Add to all this the fact that our children are not educated in civics as stated by retired SCOTUS Judge O'Connor, and the scene is ugly. Raise those math and science scores so American kids can be employed and make money for the 1%, but don't dare teach them to think as citizens. They might just challenge the 1%.

Enough is enough! Time to change it all.
 
 
+3 # reiverpacific 2012-08-07 07:25
But as I've stated time after time after time, isn't this just how the power-elite want it?

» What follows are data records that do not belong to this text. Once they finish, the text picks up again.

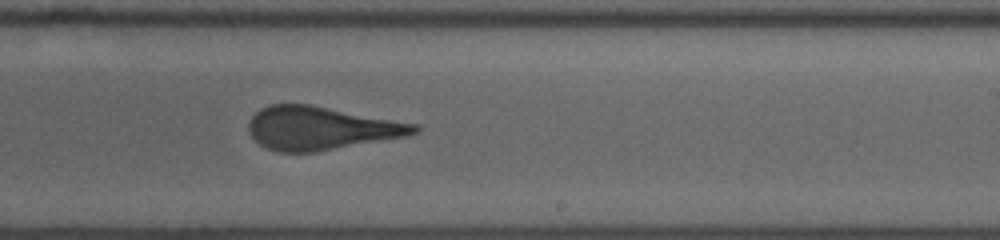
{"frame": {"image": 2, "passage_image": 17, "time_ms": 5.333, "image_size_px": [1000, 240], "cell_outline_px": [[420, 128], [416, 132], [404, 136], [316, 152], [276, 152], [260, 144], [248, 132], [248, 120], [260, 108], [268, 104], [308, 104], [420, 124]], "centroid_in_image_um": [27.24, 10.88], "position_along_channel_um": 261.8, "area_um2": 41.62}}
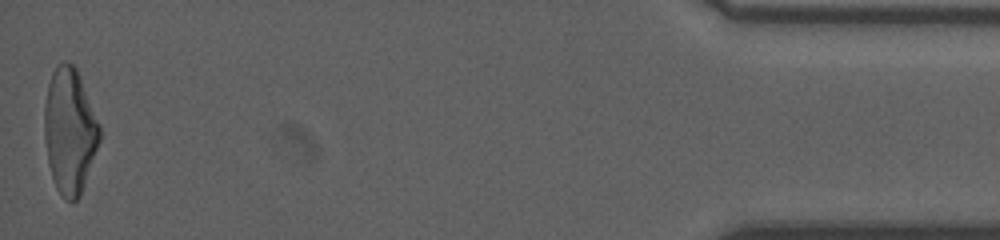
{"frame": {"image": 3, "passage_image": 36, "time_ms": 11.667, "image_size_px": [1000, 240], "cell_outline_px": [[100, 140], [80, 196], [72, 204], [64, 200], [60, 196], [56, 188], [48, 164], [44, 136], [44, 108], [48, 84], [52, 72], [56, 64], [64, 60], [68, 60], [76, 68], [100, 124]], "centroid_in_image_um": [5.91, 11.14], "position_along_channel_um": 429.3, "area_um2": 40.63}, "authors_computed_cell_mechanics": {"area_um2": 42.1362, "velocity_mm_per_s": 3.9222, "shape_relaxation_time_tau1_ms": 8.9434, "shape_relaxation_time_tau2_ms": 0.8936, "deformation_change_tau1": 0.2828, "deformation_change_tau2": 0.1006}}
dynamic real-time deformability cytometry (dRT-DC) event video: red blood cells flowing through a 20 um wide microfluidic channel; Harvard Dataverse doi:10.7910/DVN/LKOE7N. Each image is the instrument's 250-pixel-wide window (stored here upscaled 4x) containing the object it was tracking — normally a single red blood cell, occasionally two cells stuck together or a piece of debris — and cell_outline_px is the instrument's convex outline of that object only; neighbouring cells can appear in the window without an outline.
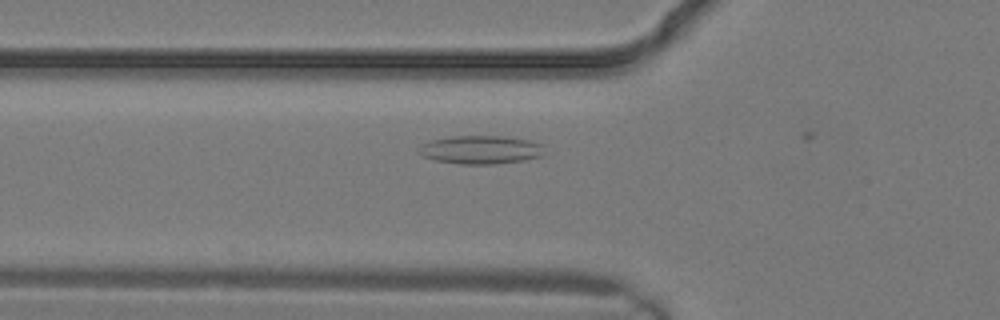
{"species": "common noctule bat (a hibernating species)", "species_latin": "Nyctalus noctula", "temperature_condition": "warm", "stored_images_in_passage": 5, "camera_frame_rate_fps": 3000, "um_per_image_px": 0.085, "animal": {"sex": "male", "body_mass_g": 19.2, "forearm_length_mm": 51.8}, "frame": {"image": 1, "passage_image": 5, "time_ms": 1.333, "image_size_px": [1000, 320], "cell_outline_px": [[544, 156], [524, 160], [492, 164], [460, 164], [436, 160], [424, 156], [416, 152], [416, 148], [420, 144], [432, 140], [452, 136], [504, 136], [532, 140], [540, 144]], "centroid_in_image_um": [40.83, 12.72], "position_along_channel_um": 85.0, "area_um2": 20.87}}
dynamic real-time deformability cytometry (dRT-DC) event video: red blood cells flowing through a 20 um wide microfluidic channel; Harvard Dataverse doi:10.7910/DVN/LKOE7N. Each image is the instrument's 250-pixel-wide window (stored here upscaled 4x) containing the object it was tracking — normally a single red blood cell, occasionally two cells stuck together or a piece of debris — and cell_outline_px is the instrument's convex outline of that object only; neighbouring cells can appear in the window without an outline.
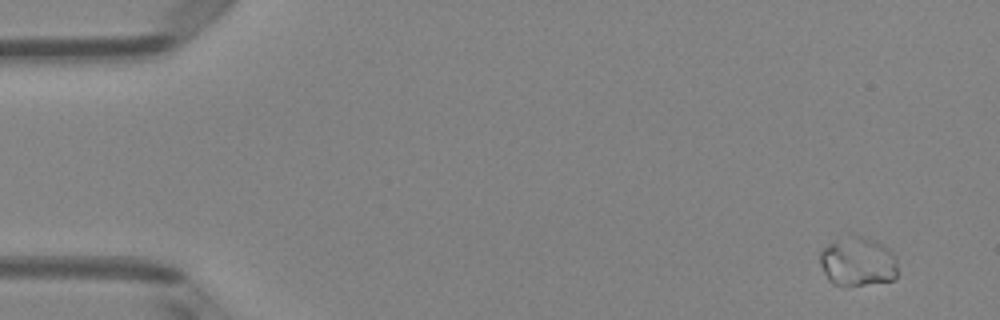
{"species": "Egyptian fruit bat (a non-hibernating species)", "species_latin": "Rousettus aegyptiacus", "temperature_condition": "room temperature", "stored_images_in_passage": 6, "camera_frame_rate_fps": 3000, "um_per_image_px": 0.085, "animal": {"sex": "female"}, "frame": {"image": 1, "passage_image": 1, "time_ms": 0.0, "image_size_px": [1000, 320], "cell_outline_px": [[896, 280], [844, 288], [832, 284], [828, 280], [820, 264], [820, 252], [840, 232], [848, 232], [872, 240], [888, 248], [896, 256]], "centroid_in_image_um": [72.86, 22.23], "position_along_channel_um": 12.1, "area_um2": 23.29}}
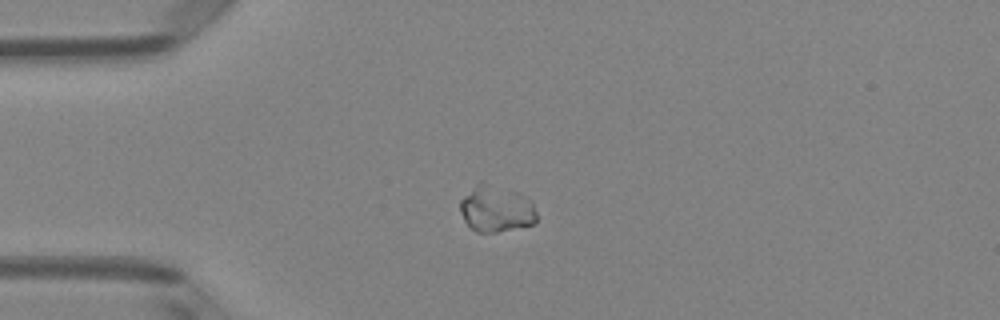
{"frame": {"image": 2, "passage_image": 4, "time_ms": 1.0, "image_size_px": [1000, 320], "cell_outline_px": [[536, 220], [532, 224], [496, 232], [476, 232], [464, 220], [460, 212], [460, 200], [476, 184], [480, 184], [516, 192], [532, 200], [536, 212]], "centroid_in_image_um": [42.17, 17.79], "position_along_channel_um": 42.8, "area_um2": 20.06}}
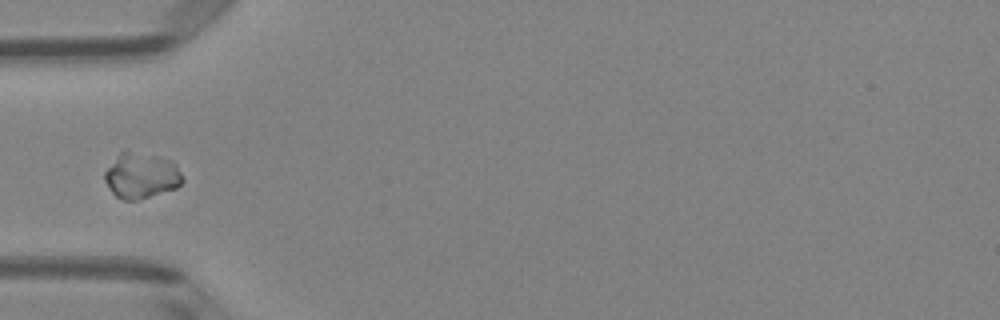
{"frame": {"image": 3, "passage_image": 5, "time_ms": 1.333, "image_size_px": [1000, 320], "cell_outline_px": [[184, 180], [176, 188], [136, 200], [124, 200], [116, 196], [112, 192], [104, 180], [104, 172], [120, 152], [124, 148], [160, 156], [172, 160], [176, 164]], "centroid_in_image_um": [12.0, 14.88], "position_along_channel_um": 73.0, "area_um2": 20.92}}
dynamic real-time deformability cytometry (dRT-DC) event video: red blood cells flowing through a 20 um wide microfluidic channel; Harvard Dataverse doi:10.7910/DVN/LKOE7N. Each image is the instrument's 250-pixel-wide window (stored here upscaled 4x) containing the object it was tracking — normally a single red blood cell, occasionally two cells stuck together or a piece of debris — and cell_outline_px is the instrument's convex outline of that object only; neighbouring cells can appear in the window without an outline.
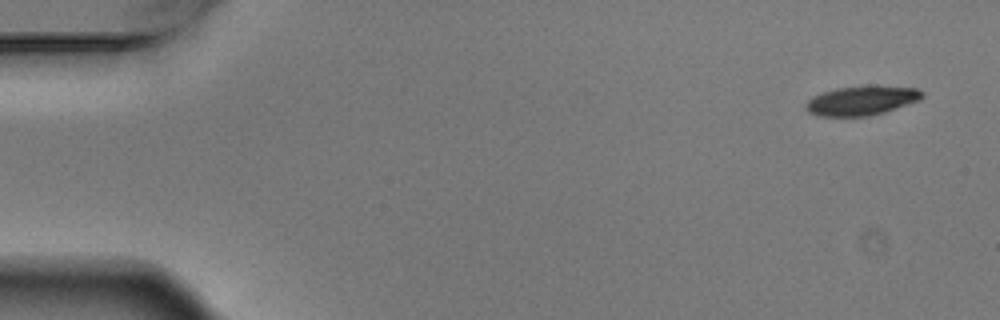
{"species": "Egyptian fruit bat (a non-hibernating species)", "species_latin": "Rousettus aegyptiacus", "temperature_condition": "warm", "stored_images_in_passage": 4, "camera_frame_rate_fps": 3000, "um_per_image_px": 0.085, "animal": {"sex": "male"}, "frame": {"image": 1, "passage_image": 1, "time_ms": 0.0, "image_size_px": [1000, 320], "cell_outline_px": [[924, 96], [920, 100], [884, 112], [868, 116], [820, 116], [808, 112], [804, 108], [804, 104], [812, 96], [836, 88], [916, 88], [924, 92]], "centroid_in_image_um": [73.17, 8.6], "position_along_channel_um": 11.8, "area_um2": 19.07}}
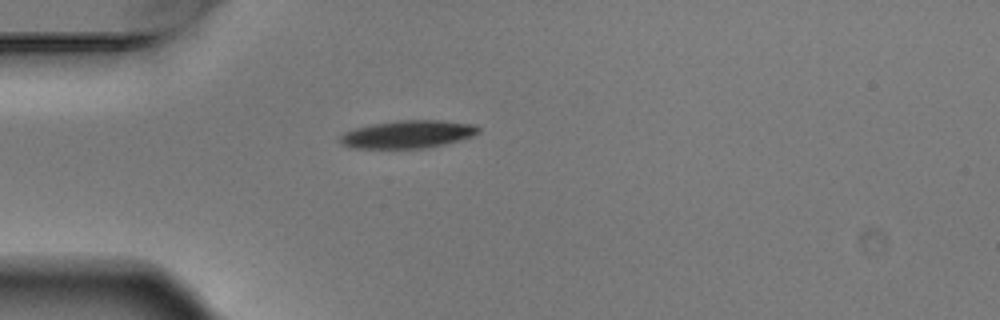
{"frame": {"image": 2, "passage_image": 4, "time_ms": 1.0, "image_size_px": [1000, 320], "cell_outline_px": [[480, 132], [472, 136], [460, 140], [444, 144], [424, 148], [352, 148], [344, 144], [340, 140], [340, 136], [344, 132], [356, 128], [372, 124], [400, 120], [440, 120], [476, 124], [480, 128]], "centroid_in_image_um": [34.71, 11.4], "position_along_channel_um": 50.3, "area_um2": 22.31}}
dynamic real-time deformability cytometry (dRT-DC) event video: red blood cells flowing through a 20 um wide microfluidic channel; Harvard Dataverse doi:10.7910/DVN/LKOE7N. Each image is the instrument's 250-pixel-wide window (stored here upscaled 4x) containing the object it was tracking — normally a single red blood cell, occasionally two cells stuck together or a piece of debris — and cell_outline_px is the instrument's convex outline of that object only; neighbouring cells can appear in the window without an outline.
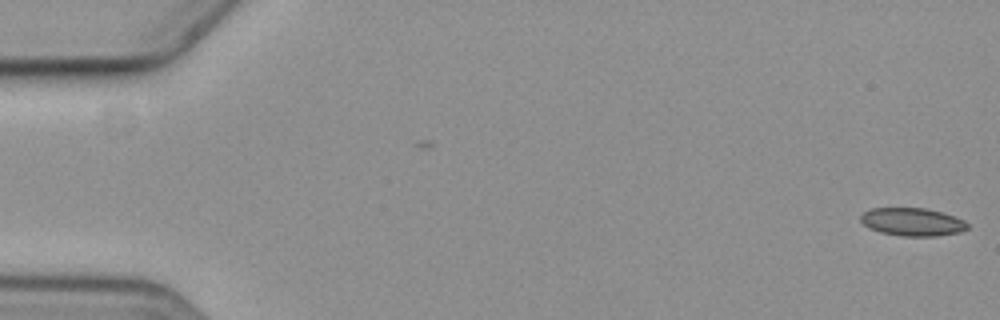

Keep 'em barely fed and educated enough to perform simple slave-level tasks and be hypnotized by the simplest message and faux news, infotainment and stuffing between commercials, send to India for high-tech engineers at cut rates and lower everybody's expectations for a decent life and meaningful livelihood.
It's a kind of long-term "get used to it folks" type of social engineering, in my 'umble opinion.
At least that ol' anti-semite Henry Ford saw the merit of decent wages and working conditions so that the average Joe/Jan could buy what they were making.
But now, the plutocrats maximize profits by shipping assembly-line tasks to Maquiladoras and Sweat Shops so that poorly made, cheaply manufactured perishable goods can be bought by Americans with their Walmart and Mickey-D' level of earnings.
It's also accelerated by practical obliteration of the Arts and Humanities in schools (except for the private institutes that only the wealthy can afford), so creativity and enquiring minds are heavily discouraged in favor of churning out MBA's, Lawyers, Math/Science (OK that's necessary and takes a particular type of mind but see my comments on "India") and increasing incursion of corporate, heavily "conditional" financing of University courses.
If that doesn't sound like a "Plan" from on high, I don't know what is.